Annual environmental water priorities in the Lachlan catchment

Flow management in the Lachlan catchment will boost productivity and build system-scale resilience, where water is available. If conditions evolve into extreme dry, the focus will shift to providing drought refuges and avoiding irretrievable loss of species and habitat.

Priorities for 2019–20

Conditions are likely to be warmer and drier than average in the Lachlan catchment in the coming year.

Water managers plan to boost productivity and build system-scale resilience, where water is available. If dry conditions continue into extreme dry, the focus will shift to providing drought refuges and avoiding irretrievable loss of species and habitat.

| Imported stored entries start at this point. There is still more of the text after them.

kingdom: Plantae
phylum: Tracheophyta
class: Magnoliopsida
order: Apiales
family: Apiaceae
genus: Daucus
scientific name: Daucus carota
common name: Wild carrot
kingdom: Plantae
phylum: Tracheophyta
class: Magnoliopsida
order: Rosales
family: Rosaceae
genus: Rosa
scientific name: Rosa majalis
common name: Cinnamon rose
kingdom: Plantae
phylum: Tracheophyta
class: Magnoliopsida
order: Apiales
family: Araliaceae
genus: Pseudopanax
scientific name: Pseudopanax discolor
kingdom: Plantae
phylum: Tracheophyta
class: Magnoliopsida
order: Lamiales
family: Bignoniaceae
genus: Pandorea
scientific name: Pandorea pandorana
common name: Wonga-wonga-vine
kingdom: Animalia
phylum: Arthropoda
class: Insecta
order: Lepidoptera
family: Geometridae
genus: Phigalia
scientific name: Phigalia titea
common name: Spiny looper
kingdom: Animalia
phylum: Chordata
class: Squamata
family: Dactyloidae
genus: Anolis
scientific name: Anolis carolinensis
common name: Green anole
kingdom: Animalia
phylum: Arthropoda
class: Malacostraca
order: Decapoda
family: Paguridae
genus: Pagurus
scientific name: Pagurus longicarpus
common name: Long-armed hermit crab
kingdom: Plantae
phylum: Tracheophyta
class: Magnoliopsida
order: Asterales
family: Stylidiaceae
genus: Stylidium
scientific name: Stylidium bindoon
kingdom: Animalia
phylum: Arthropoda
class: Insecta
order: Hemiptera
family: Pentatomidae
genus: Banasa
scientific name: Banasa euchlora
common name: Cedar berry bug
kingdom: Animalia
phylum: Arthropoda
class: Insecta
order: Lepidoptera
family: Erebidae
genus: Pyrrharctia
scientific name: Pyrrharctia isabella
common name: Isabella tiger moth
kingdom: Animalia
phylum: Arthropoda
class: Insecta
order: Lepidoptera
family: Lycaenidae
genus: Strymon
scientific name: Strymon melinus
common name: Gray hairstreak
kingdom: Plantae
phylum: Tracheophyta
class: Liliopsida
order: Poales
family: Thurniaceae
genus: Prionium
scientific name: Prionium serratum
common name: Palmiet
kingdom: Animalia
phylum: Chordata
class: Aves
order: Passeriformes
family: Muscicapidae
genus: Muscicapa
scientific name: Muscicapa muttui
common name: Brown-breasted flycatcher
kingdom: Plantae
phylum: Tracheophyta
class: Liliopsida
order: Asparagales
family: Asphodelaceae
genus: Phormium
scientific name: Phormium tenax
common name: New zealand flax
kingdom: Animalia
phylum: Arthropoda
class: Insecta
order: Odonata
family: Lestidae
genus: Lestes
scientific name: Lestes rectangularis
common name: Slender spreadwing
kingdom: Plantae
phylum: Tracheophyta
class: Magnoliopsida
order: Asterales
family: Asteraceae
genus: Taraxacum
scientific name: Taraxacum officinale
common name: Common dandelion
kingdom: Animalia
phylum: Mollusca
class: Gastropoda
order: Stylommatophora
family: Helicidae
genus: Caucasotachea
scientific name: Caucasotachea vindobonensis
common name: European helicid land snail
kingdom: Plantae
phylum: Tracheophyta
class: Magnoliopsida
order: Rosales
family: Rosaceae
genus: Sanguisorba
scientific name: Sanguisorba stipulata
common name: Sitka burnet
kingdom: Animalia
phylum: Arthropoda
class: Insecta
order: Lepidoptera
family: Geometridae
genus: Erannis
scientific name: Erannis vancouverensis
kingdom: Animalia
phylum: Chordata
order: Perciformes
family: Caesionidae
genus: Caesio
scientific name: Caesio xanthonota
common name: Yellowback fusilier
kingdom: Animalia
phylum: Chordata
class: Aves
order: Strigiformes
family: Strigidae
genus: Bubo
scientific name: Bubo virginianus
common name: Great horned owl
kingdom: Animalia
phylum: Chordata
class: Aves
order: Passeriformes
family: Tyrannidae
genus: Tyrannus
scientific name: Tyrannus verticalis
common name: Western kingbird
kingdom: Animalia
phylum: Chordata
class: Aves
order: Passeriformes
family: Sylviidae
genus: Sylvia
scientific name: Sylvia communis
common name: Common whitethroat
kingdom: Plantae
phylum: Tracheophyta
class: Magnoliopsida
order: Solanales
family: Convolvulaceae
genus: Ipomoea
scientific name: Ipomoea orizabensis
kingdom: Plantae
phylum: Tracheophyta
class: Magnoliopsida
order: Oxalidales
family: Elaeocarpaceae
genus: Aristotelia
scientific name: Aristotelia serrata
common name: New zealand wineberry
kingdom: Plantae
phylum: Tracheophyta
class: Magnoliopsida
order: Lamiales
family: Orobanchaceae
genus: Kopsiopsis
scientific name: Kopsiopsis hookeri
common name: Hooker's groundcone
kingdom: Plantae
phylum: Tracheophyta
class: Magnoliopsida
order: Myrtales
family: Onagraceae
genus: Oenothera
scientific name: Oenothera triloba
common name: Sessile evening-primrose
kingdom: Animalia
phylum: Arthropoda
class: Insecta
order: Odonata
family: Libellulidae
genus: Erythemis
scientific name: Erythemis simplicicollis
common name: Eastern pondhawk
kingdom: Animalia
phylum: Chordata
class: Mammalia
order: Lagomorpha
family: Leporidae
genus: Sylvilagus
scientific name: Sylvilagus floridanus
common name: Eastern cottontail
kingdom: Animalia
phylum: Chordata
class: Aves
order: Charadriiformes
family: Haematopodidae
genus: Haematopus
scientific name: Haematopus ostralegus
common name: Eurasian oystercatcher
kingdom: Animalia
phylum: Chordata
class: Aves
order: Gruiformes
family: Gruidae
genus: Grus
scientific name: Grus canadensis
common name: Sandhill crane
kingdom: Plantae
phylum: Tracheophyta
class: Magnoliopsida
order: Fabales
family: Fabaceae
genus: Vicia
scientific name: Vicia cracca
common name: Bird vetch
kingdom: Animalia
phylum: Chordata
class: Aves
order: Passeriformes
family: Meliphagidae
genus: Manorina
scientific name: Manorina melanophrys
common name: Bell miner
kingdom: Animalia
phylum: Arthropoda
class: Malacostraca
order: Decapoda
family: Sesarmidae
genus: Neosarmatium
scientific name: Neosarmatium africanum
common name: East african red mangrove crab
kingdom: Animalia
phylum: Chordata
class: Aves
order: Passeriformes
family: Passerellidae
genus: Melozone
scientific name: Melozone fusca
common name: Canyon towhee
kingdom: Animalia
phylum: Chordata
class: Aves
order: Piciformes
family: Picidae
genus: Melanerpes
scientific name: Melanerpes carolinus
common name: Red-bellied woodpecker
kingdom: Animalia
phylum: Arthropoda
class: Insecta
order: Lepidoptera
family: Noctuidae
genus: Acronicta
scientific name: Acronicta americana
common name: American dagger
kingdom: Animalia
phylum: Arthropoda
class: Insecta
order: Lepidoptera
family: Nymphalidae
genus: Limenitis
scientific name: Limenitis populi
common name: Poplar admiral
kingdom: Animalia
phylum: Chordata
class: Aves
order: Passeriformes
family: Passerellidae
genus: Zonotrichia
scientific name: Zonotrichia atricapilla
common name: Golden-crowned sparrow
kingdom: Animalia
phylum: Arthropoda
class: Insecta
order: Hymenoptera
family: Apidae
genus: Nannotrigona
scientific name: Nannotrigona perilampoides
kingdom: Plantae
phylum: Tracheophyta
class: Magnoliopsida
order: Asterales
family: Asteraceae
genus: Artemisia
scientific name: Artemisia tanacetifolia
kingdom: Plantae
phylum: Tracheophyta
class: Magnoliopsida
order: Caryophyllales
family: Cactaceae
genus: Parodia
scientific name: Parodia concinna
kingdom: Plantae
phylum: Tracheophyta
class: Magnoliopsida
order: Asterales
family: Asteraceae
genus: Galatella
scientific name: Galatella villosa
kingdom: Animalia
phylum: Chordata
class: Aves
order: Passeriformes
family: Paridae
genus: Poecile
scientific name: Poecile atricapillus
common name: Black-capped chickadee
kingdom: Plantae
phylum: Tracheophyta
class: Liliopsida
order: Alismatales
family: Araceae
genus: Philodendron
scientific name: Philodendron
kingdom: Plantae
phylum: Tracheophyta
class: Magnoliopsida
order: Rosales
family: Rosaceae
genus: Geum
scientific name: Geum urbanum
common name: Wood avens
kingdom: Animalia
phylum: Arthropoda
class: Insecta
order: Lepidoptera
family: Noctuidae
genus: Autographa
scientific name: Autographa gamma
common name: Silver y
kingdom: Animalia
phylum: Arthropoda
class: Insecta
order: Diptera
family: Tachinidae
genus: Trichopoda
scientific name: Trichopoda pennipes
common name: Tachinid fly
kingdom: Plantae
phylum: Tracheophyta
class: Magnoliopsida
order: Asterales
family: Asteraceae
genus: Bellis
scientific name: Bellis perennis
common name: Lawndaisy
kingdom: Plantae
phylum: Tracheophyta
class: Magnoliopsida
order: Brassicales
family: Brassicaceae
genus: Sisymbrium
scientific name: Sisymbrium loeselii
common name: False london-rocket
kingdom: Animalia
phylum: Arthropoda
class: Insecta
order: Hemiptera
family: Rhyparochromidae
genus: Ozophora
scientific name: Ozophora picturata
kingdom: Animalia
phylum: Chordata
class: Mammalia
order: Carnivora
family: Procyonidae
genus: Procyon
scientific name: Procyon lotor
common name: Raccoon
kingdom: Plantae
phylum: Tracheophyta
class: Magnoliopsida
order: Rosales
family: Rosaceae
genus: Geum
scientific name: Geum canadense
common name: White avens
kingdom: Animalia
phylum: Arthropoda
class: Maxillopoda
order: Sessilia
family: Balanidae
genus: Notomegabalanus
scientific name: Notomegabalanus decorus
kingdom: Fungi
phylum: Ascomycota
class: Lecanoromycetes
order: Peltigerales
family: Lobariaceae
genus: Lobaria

In the Lachlan catchment, availability of planned water for the environment is substantially dependent on inflow conditions, while availability of licenced or held water for the environment from carryover is expected to be relatively high compared with other catchments. However, without further rain and inflows in autumn and winter, the Lachlan catchment will shift towards drought management (Extreme Events Policy) with the potential for restricted access to carryover water.  

Water for the environment flows are planned to the Lower Lachlan system to maintain connectivity and protect core vegetation communities. Other flows include deliveries to Merrowie and Merrimajeel creeks to support floodplain, creek and wetland vegetation, aquatic food web and refuge foraging habitat for waterbirds.

The management of water for the environment provides flexibility to respond to natural events that may occur during the year.

Further details on watering priorities for 2019–20 can be found in the Annual Environmental Watering Priorities 2019–20 (PDF 2.8MB).

Highlights from 2018–19

During 2018-19, managed watering events allowed native fish to move and breed along the length of the Lachlan River and its anabranches.

When flows arrived at the Great Cumbung Swamp, they supported partial inundation of the critical reed beds habitat, open water bodies and fringing wetland vegetation. Waterbirds also benefited from this and other refuge, and foraging habitat from Booligal to the Cumbung.

Water manager Joanne Lenehan said water for the environment was delivered to Lake Brewster to support aquatic plant establishment and recovery in the constructed outflow wetlands.

‘The Water Quality Allowance (WQA) was used for the first time to flush blue green algal blooms and prevent blooms re-forming in the lower Lachlan by breaking up stratification and maintaining acceptable levels of dissolved oxygen’, said Ms Lenehan.